Wages in Korea are probably about half those in the United States where environmental and worker safety rules are tougher, Rudi said.

And the extra expense would travel all the way to the gas pump, he added. “We, as consumers, are going to pay more down the pipeline.”

Capacity is also an issue. His company likely could have handled the project but only in cooperation with his competitors in the Portland, Ore., area, since alone his company might be challenged by the volume. “We have done this work in the past,” Rudi said. “If they really wanted to execute the work here they could.”

In such an environment, Thompson Metal Fab has pursued a variety of strategies. It bids highway projects that give preference to American manufacturers. It also serves businesses that might need 10 or 20 modules and would likely have to wait a long time if they went to a company that had a number of much larger customers.

In the absence of bringing the industry to north central Idaho, the economic impact of the megaloads so far appears to have been limited to hotels and restaurants, with some exceptions.
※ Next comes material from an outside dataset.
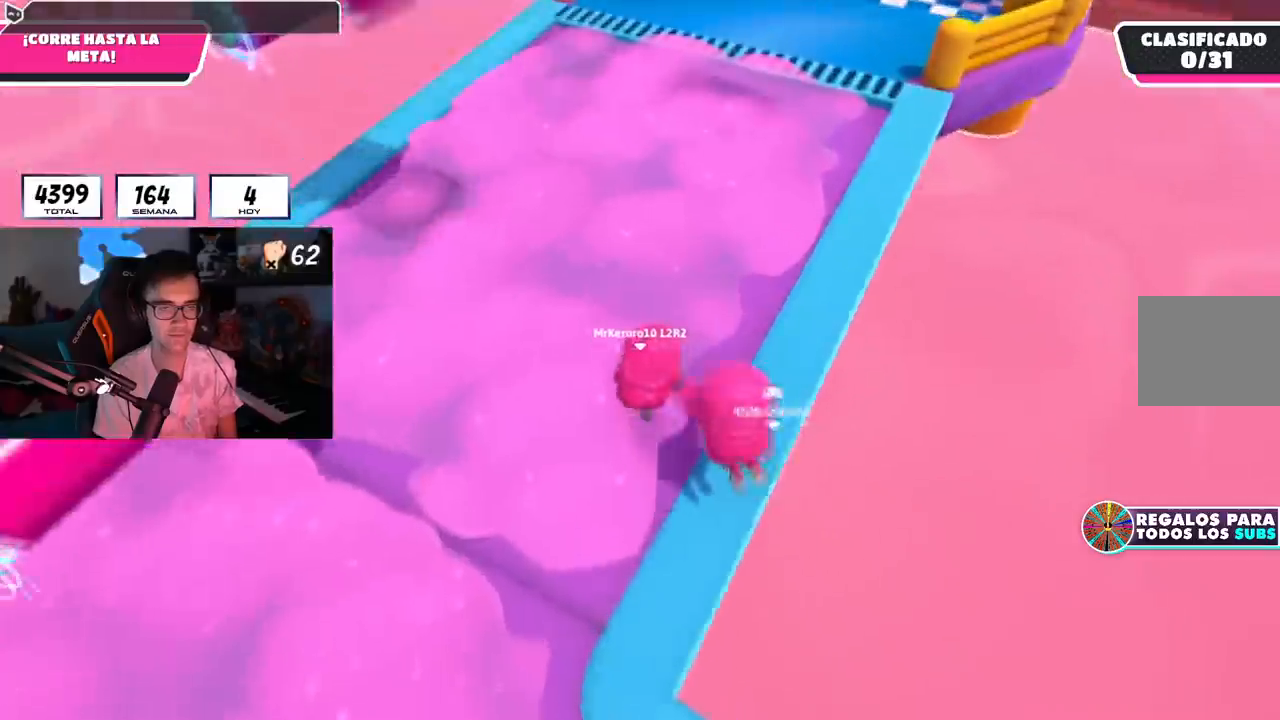
{"buttons": [], "left_stick": "up", "right_stick": "center", "events": [[50, "CROSS", "down"], [234, "CROSS", "up"], [350, "right_stick", "up-left"], [451, "right_stick", "center"]]}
TGM Investments at the Port of Wilma had a contract for fabricating metal pedestals that the megaloads sit on when they’re transported on barges on the Columbia and Snake rivers and when waiting at the Port of Lewiston to go on U.S. Highway 12, said Gaylord Newbry, an owner of the business.

That work took about two months and involved a business that painted the pedestals as well as another that did welding, Newbry said.

A crew of seven people from TGM helps the barges with the megaloads tie up to shore and orchestrates the movement of water in internal tanks so the barges stay flat as the huge pieces of equipment come onto the shore, Newbry said.

Americans, Rudi believes, could shoulder even more of the labor. “The bones are there. The work force is quite capable of doing it.”